先発した松本は6回途中7安打1失点と粘投し、試合をつくった。打線も1点を追う6回に赤羽の中前適時打で同点。7回には武岡龍世内野手(25)の右翼線への適時二塁打で勝ち越しに成功し、なおもサンタナのフェンス直撃二塁打で3―1とリードを広げた。
だが、最後に悪夢が待っていた。2点リードの9回、守護神キハダが誤算だった。先頭・紅林に右前打を許すと、西川への四球などで一死一、二塁。中川に左翼線への適時二塁打を浴びて1点差に迫られ、なおも一死二、三塁から代打・杉本に左翼への2点適時二塁打を許し、試合は一瞬でひっくり返った。
池山隆寛監督(60)は「キハダ投手で逃げを図ったんですけど、キレとかスピード、角度であったりっていうところが…」と苦い表情。それでも「我慢、辛抱っていう言葉が当てはまると思うが、〝踏ん張りどころ〟がズルズルいかないように、また明日一戦頑張っていきたい」と前を向いた。
ただ、どん底の敗戦にも光はあった。直近7試合で2得点以下が続いていた打線は、この日は8安打3得点。単発に終わりがちだった攻撃がつながり、一時は勝ち越しに成功した。その象徴が、7回に流れを呼び戻した武岡の一打だ。

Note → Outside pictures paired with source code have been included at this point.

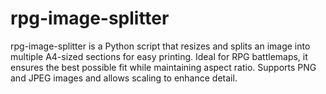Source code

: # rpg-image-splitter
rpg-image-splitter is a Python script that resizes and splits an image into multiple A4-sized sections for easy printing. Ideal for RPG battlemaps, it ensures the best possible fit while maintaining aspect ratio. Supports PNG and JPEG images and allows scaling to enhance detail.

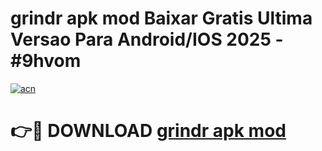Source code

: # grindr apk mod Baixar Gratis Ultima Versao Para Android/IOS 2025 - #9hvom

[![acn](https://github.com/user-attachments/assets/0f9c940e-d8b0-45ae-aac7-cd30a18b3e1c)](https://app.mediaupload.pro?title=grindr_apk_mod&ref=02M)

# 👉🔴 DOWNLOAD [grindr apk mod](https://app.mediaupload.pro?title=grindr_apk_mod&ref=02M)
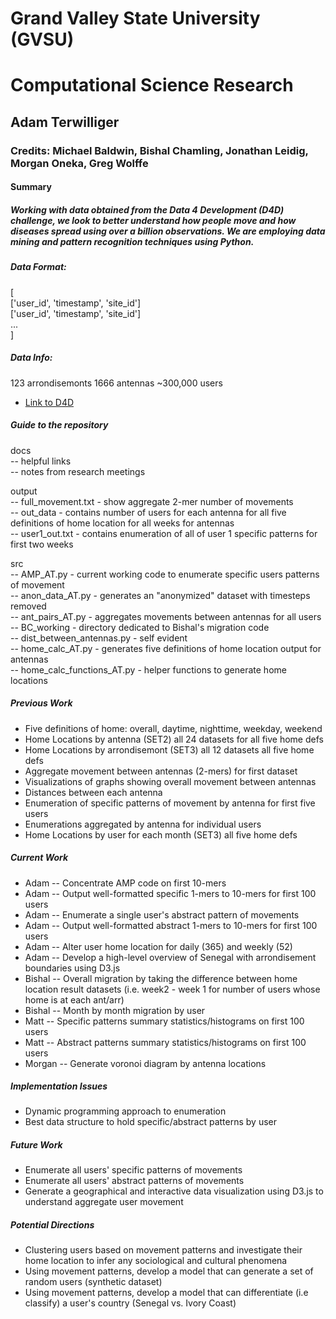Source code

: # Grand Valley State University (GVSU)
# Computational Science Research
## Adam Terwilliger
### Credits: Michael Baldwin, Bishal Chamling, Jonathan Leidig, Morgan Oneka, Greg Wolffe

#### Summary
##### Working with data obtained from the Data 4 Development (D4D) challenge, we look to better understand how people move and how diseases spread using over a billion observations. We are employing data mining and pattern recognition techniques using Python.   

##### Data Format:
[   
    ['user_id', 'timestamp', 'site_id']   
    ['user_id', 'timestamp', 'site_id']    
    ...     
]    

##### Data Info:
123 arrondisemonts
1666 antennas
~300,000 users

- [Link to D4D](http://www.d4d.orange.com/)

##### Guide to the repository
docs   
	 -- helpful links  
	 -- notes from research meetings  

output    
	   -- full_movement.txt - show aggregate 2-mer number of movements   
	   -- out_data - contains number of users for each antenna for all five definitions of home location for all weeks for antennas  
	   -- user1_out.txt - contains enumeration of all of user 1 specific patterns for first two weeks  
  

src    
	-- AMP_AT.py - current working code to enumerate specific users patterns of movement  
	-- anon_data_AT.py - generates an "anonymized" dataset with timesteps removed   
	-- ant_pairs_AT.py - aggregates movements between antennas for all users   
	-- BC_working - directory dedicated to Bishal's migration code   
	-- dist_between_antennas.py - self evident   
	-- home_calc_AT.py - generates five definitions of home location output for antennas   
	-- home_calc_functions_AT.py - helper functions to generate home locations    

##### Previous Work
* Five definitions of home: overall, daytime, nighttime, weekday, weekend
* Home Locations by antenna (SET2) all 24 datasets for all five home defs
* Home Locations by arrondisemont (SET3) all 12 datasets all five home defs
* Aggregate movement between antennas (2-mers) for first dataset
* Visualizations of graphs showing overall movement between antennas
* Distances between each antenna
* Enumeration of specific patterns of movement by antenna for first five users
* Enumerations aggregated by antenna for individual users
* Home Locations by user for each month (SET3) all five home defs

##### Current Work
* Adam -- Concentrate AMP code on first 10-mers
* Adam -- Output well-formatted specific 1-mers to 10-mers for first 100 users
* Adam -- Enumerate a single user's abstract pattern of movements
* Adam -- Output well-formatted abstract 1-mers to 10-mers for first 100 users
* Adam -- Alter user home location for daily (365) and weekly (52)
* Adam -- Develop a high-level overview of Senegal with arrondisement boundaries using D3.js 
* Bishal -- Overall migration by taking the difference between home location result datasets (i.e. week2 - week 1 for number of users whose home is at each ant/arr)
* Bishal -- Month by month migration by user
* Matt -- Specific patterns summary statistics/histograms on first 100 users
* Matt -- Abstract patterns summary statistics/histograms on first 100 users
* Morgan -- Generate voronoi diagram by antenna locations 

##### Implementation Issues
* Dynamic programming approach to enumeration
* Best data structure to hold specific/abstract patterns by user

##### Future Work
* Enumerate all users' specific patterns of movements
* Enumerate all users' abstract patterns of movements
* Generate a geographical and interactive data visualization using D3.js to understand aggregate user movement

##### Potential Directions
* Clustering users based on movement patterns and investigate their home location to infer any sociological and cultural phenomena
* Using movement patterns, develop a model that can generate a set of random users (synthetic dataset)
* Using movement patterns, develop a model that can differentiate (i.e classify) a user's country (Senegal vs. Ivory Coast)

背番号60の「勝ち越し適時打」は、2024年6月16日のオリックス戦(京セラドーム大阪)以来、約2年ぶり。当時も同じ敵地で、9回二死二塁から右翼へ決勝適時二塁打を放ち、5―4の逆転勝利を呼び込んだ。今回は白星には結びつかなかったが、相手も舞台も同じ。かねて〝ラッキーボーイ〟と呼ばれてきた男が、またしても京セラで縁起のいい快音を響かせた格好だ。
武岡は「いい感じにきています」と手応えをにじませた。5連敗で沈むツバメ軍団にとって、この一打は単なる途中経過の適時打ではない。反攻への火種となるか――。悔しさまみれのサヨナラ負けの中で、ラッキーボーイが次戦以降への小さくない伏線を残した。